If Stanley were to read his textbook and only understand the specific examples in a vacuum, he would not understand very much at all. It is when he abstracts away from the specifics that he develops an understanding of what is going on.

Fast forward again. Stanley is still fascinated by physics. “Gravity” is no longer a satisfying answer to the question, “Why do objects fall to the ground?”. He seeks a deeper understanding. Why does gravity work this way? What are the fundamental causes of gravity, and does it really apply universally? What principles can be found at this new level of inquiry? And so on…
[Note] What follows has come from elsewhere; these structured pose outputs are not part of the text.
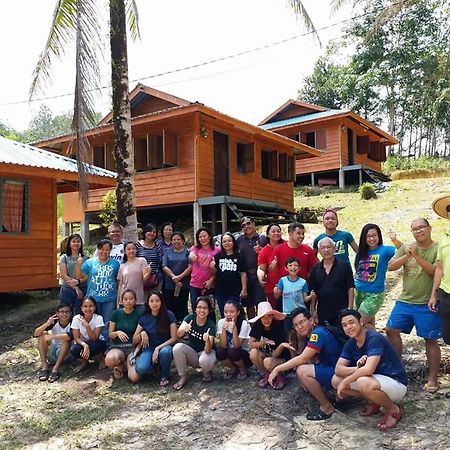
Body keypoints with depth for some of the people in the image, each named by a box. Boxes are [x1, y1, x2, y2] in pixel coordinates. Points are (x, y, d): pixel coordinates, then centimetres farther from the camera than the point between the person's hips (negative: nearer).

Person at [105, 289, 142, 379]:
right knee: (109, 359, -37)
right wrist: (117, 333, -14)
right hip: (117, 346, 1)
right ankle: (120, 365, 0)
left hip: (132, 346, -1)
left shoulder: (139, 314, 2)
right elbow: (110, 334, 7)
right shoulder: (116, 313, 5)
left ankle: (124, 364, 8)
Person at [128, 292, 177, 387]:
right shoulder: (144, 318, 2)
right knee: (140, 369, -31)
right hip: (149, 349, 1)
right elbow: (134, 341, 7)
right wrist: (142, 334, -13)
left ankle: (165, 376, -9)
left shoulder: (169, 315, -7)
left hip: (164, 347, -1)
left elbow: (174, 338, -8)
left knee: (165, 352, -39)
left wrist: (158, 348, -18)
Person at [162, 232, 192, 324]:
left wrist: (179, 277, -14)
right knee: (170, 306, 2)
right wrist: (173, 277, -13)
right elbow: (165, 267, 1)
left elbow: (190, 267, -4)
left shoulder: (187, 252, 5)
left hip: (184, 285, -1)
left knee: (182, 307, 2)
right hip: (169, 285, 1)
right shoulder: (168, 252, 9)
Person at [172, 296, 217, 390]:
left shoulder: (211, 325, -20)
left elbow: (208, 350, -28)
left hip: (205, 352, -3)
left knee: (204, 361, -37)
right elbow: (178, 334, -25)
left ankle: (207, 372, 1)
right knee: (178, 347, -27)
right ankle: (183, 377, -9)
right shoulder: (190, 318, -11)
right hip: (191, 352, 3)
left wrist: (207, 340, -50)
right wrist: (184, 329, -48)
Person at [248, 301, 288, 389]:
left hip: (280, 359, -4)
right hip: (265, 355, 4)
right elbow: (251, 345, -14)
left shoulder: (279, 327, -22)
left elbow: (274, 355, -22)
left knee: (268, 361, -36)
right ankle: (267, 375, -1)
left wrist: (281, 346, -43)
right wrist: (263, 343, -31)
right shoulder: (257, 325, -11)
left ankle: (280, 377, -3)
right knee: (253, 353, -27)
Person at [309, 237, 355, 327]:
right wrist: (313, 310, 4)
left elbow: (350, 289, -4)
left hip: (341, 312, -3)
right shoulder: (315, 269, 7)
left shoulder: (344, 266, -3)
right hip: (322, 313, 3)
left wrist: (350, 308, -10)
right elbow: (313, 291, 9)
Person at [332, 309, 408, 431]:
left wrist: (345, 382, -21)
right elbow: (338, 369, -5)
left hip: (396, 383, -8)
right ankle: (373, 402, 9)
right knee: (335, 381, -5)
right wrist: (358, 368, -23)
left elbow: (368, 369, -32)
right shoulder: (350, 343, 1)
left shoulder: (374, 339, -22)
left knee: (363, 383, -37)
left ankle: (393, 409, -9)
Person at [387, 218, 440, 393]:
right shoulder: (406, 248, 6)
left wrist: (416, 256, -24)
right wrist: (407, 255, -16)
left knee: (430, 340, 4)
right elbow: (391, 266, -2)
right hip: (405, 301, 5)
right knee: (391, 330, 7)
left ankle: (433, 379, 17)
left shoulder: (438, 249, -5)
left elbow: (435, 271, -18)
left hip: (427, 304, -4)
Enough of Stanley. You get the picture. As he progresses along his intellectual journey, he gets deeper and deeper into understanding the fundamental principles and concepts behind whatever his studies, and he gets farther and farther away from studying what seems to be the most immediately “practical”.

Here’s some great news: you have countless chances to seek conceptual understanding and abstraction every day. The more you seek out conceptual knowledge, the easier it gets, and the faster the connections are made.

In contrast, we are told that the possession of “concrete facts” is the hallmark of an intellectual. I disagree. For example, one who only knows figures and numbers about some specific economic system understands nothing and can explain nothing, in contrast to the man who can always apply certain economic principles in any situation. A precise knowledge of cause-and-effect is not numerical or immediately factual. The principles, theory, and concepts come first, then their manifestation into the specifics.

In fact, every discipline requires abstraction. Historical facts are meaningless and incomprehensible unless put inside a conceptual framework. Science can’t tell us anything about the world without abstracting to the world outside the laboratory. Somebody who says they are concerned with “just the facts” or “just the data” is confused. Pure data input is no different than looking at and memorizing the digits of pi. You need to know how concepts relate to one other, not be able to regurgitate numbers and unstructured information.

Perhaps the most fundamental abstractions are those of language. Every belief that you hold, regardless of the specifics, can be put into language. If you understand the principles and necessary rules of language, this applies to literally every sentence which you will ever speak. What could be more fundamental? (Relevant to this site: it just so happens that logic has been called the study of the “rules of language”.)

Abstract, conceptual reasoning is not only an academic pursuit. You will find that those who are the most accomplished professionals in nearly every field and discipline are learned in the theory of what they study. In fact, even the same exact concepts and principles are used between different activities. For example, the principle of relaxation, or the economy of motion, is used at the highest levels in everything from Ju Jitsu to chess, or from piano and guitar playing to table tennis. Getting from point A to point B via the easiest, most comfortable and natural move is an abstract concept, but it is immediately related and incredibly practical in any specific endeavor.

So, the next time you want to put on a shirt that you have never specifically worn, don’t fret. Think about the abstractions that you have learned in the past. Perhaps it does not matter the color of the shirt or the day of the week; you can put it on the same way.

If you want to be somebody who understands how a machine works, and not somebody who is merely content that it works, you must actively search for the deeper concepts at work, not get caught up by arbitrary specifics.